→ BRIEF:
Your task is to copy each line of the records that includes the string "index".
++++ THE DATA
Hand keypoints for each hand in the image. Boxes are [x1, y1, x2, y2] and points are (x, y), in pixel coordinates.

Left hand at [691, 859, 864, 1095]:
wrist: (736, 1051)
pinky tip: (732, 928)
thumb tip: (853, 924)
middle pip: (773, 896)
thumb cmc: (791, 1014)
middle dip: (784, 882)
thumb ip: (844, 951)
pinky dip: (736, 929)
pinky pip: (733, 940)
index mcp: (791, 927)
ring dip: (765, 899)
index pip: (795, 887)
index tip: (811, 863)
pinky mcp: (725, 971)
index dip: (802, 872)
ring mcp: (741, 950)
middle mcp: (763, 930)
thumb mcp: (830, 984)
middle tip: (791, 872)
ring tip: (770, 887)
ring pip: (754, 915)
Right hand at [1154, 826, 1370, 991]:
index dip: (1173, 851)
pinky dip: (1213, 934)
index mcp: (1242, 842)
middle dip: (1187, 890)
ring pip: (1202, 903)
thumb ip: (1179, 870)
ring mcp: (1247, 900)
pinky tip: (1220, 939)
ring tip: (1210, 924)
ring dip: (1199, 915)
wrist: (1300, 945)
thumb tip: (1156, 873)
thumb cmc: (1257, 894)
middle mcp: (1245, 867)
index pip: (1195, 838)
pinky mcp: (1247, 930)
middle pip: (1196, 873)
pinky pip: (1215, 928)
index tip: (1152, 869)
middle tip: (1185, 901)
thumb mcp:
++++++++
→ FINISHED TASK:
index mcp: (791, 927)
index pip: (795, 887)
index tip: (811, 863)
index dip: (802, 872)
index dip: (1173, 851)
index mcp: (1242, 842)
index pip: (1195, 838)
index tip: (1152, 869)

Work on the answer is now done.